The Religion & Culture Web Forum
War as Worship, Worship as War
John Henry Barrows Professor of Islamic History and Literature
University of Chicago Divinity School
Ahmed M. Rehab, Executive Director, Council on American-Islamic Relations (CAIR-Chicago)
In the December issue, Michael Sells considers the case of Ali al-Timimi, an American, Virginia-based Islamic speaker and activist. Sells explores the role of text and interpretation, personal experience and cultural influence, in transforming Timimi from a youth who attended the bar mitzvahs of his Jewish classmates into a proponent of apocalyptic war.

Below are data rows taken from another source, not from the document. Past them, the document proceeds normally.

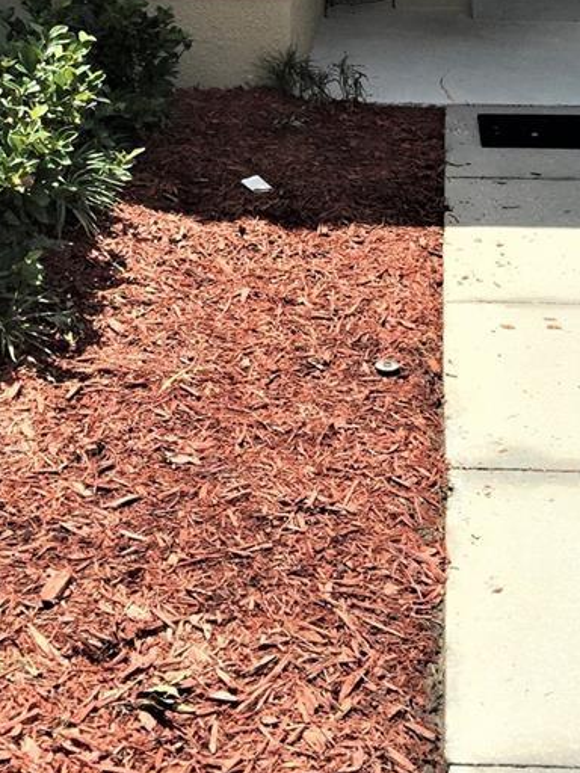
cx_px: 402
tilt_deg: -10.9
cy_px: 51
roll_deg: -0.3
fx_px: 1519
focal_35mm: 68
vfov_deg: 27.4
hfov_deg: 21.5
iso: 32
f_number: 2.2
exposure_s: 1/1883
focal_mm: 4.15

The text forms a draft of the first chapter of a book with the working title: Jihad and Crusade: Religion and Violence after the Cold War. It presents an example illustrating both the fixity and fluidity of militant paradigms. The purpose of the book is to examine how major paradigms within religions (including iconoclastic monotheism, purity, sacral war, sacrifice, martyrdom, sacred space, heaven and hell, and messianic apocalypticism) operate in the creation and hardening of conflict. During the formation of militancies, these paradigms collapse time around eternized polarities, based upon fixed, homogenous identities. The common factor in militant ideologies is the certitude and lack of ambiguity as to the contemporary identity of the protagonists and antagonists in the eternalized conflict.